<<<<

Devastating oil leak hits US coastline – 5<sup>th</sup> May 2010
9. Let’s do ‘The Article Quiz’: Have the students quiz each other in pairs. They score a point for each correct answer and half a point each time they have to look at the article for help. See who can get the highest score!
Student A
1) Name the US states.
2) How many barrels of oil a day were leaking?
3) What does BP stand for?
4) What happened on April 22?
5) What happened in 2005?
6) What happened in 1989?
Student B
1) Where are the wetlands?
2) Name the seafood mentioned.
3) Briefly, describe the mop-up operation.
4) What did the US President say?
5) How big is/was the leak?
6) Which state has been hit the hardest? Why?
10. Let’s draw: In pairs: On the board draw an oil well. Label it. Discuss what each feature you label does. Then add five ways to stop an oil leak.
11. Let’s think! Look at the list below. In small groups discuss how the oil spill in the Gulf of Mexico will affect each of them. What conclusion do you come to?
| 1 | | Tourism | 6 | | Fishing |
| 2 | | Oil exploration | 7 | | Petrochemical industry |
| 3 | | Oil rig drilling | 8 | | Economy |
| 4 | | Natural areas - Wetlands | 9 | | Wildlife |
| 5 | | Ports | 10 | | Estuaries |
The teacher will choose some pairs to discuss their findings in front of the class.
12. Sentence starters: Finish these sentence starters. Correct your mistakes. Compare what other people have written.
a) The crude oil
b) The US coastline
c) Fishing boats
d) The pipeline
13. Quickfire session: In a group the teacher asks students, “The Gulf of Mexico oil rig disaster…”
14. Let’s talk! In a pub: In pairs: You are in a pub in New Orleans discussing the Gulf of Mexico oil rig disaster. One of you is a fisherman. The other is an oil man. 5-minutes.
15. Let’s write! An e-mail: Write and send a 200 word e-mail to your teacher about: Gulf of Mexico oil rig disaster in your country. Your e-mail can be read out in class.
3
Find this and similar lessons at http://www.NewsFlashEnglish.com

>>>>

Required work:
For every line of the material that holds the word "does", make a copy.

The answer:
3) What does BP stand for?
10. Let’s draw: In pairs: On the board draw an oil well. Label it. Discuss what each feature you label does. Then add five ways to stop an oil leak.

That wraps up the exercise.